__TASK TO COMPLETE__
Restate word for word only the lines from the one with "ды в конкурсе" through the end of the records; no pictures belong in the copy.

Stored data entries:
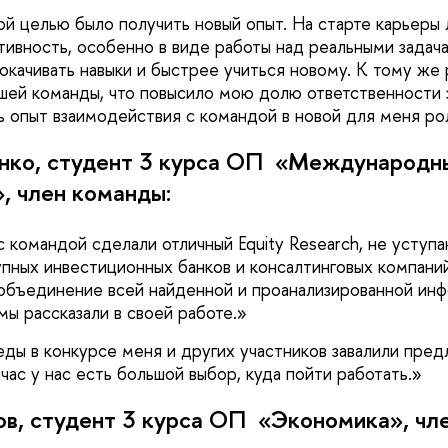
й целью было получить новый опыт. На старте карьеры
тивность, особенно в виде работы над реальными задача
рокачивать навыки и быстрее учиться новому. К тому же
шей команды, что повысило мою долю ответственности з
ь опыт взаимодействия с командой в новой для меня ро
нко, студент 3 курса ОП «Международны
 член команды:
 с командой сделали отличный Equity Research, не уступ
пных инвестиционных банков и консалтинговых компаний
объединение всей найденной и проанализированной ин
ы рассказали в своей работе.
ды в конкурсе меня и других участников завалили пре
йчас у нас есть большой выбор, куда пойти работать.
ов, студент 3 курса ОП «Экономика», чл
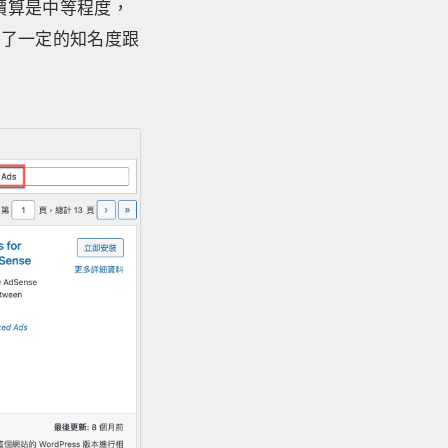
評價算是中等程度，
積了一定的知名度跟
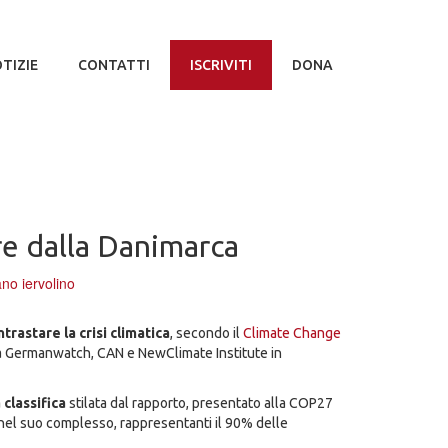
TIZIE
CONTATTI
ISCRIVITI
DONA
e dalla Danimarca
no iervolino
rastare la crisi climatica
, secondo il
Climate Change
 da Germanwatch, CAN e NewClimate Institute in
 classifica
stilata dal rapporto, presentato alla COP27
nel suo complesso, rappresentanti il 90% delle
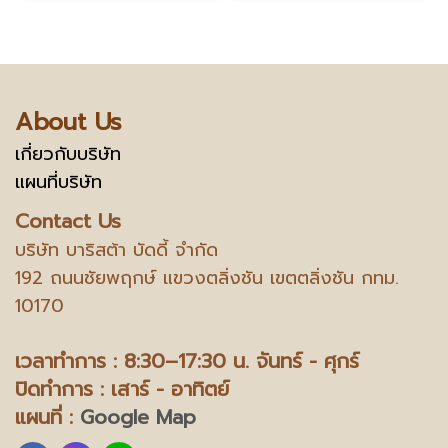
About Us
เกี่ยวกับบริษัท
แผนที่บริษัท
Contact Us
บริษัท บาริสต้า บัดดี้ จำกัด
192 ถนนชัยพฤกษ์ แขวงตลิ่งชัน เขตตลิ่งชัน กทม.
10170
เวลาทำการ : 8:30–17:30 น.
จันทร์ - ศุกร์
ปิดทำการ : เสาร์ - อาทิตย์
แผนที่ :
Google Map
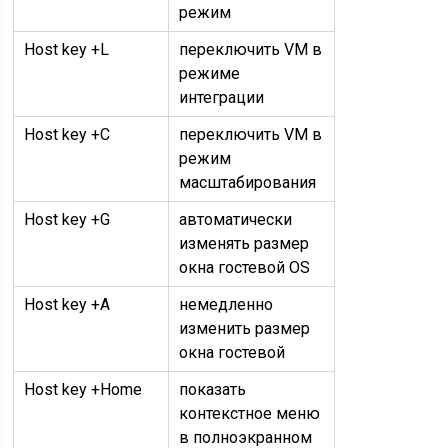
режим
Host key +L
переключить VM в
режиме
интеграции
Host key +C
переключить VM в
режим
масштабирования
Host key +G
автоматически
изменять размер
окна гостевой OS
Host key +A
немедленно
изменить размер
окна гостевой
Host key +Home
показать
контекстное меню
в полноэкранном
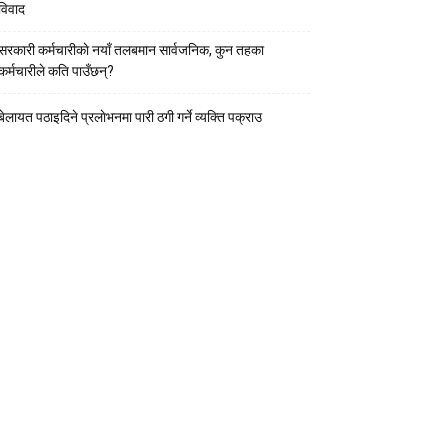
विवाद
सरकारी कर्मचारीकाे नयाँ तलबमान सार्वजनिक, कुन तहका
कर्मचारीले कति पाउँछन्?
बेलायत पठाइदिने प्रलाेभनमा पारी ठगी गर्ने व्यक्ति पक्राउ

__RESULT FOR THIS EXERCISE__
ды в конкурсе меня и других участников завалили пре
йчас у нас есть большой выбор, куда пойти работать.
ов, студент 3 курса ОП «Экономика», чл
評價算是中等程度，
積了一定的知名度跟
TIZIE
CONTATTI
ISCRIVITI
DONA
e dalla Danimarca
no iervolino
rastare la crisi climatica
, secondo il
Climate Change
 da Germanwatch, CAN e NewClimate Institute in
 classifica
stilata dal rapporto, presentato alla COP27
nel suo complesso, rappresentanti il 90% delle
About Us
เกี่ยวกับบริษัท
แผนที่บริษัท
Contact Us
บริษัท บาริสต้า บัดดี้ จำกัด
192 ถนนชัยพฤกษ์ แขวงตลิ่งชัน เขตตลิ่งชัน กทม.
10170
เวลาทำการ : 8:30–17:30 น.
จันทร์ - ศุกร์
ปิดทำการ : เสาร์ - อาทิตย์
แผนที่ :
Google Map
режим
Host key +L
переключить VM в
режиме
интеграции
Host key +C
переключить VM в
режим
масштабирования
Host key +G
автоматически
изменять размер
окна гостевой OS
Host key +A
немедленно
изменить размер
окна гостевой
Host key +Home
показать
контекстное меню
в полноэкранном
विवाद
सरकारी कर्मचारीकाे नयाँ तलबमान सार्वजनिक, कुन तहका
कर्मचारीले कति पाउँछन्?
बेलायत पठाइदिने प्रलाेभनमा पारी ठगी गर्ने व्यक्ति पक्राउ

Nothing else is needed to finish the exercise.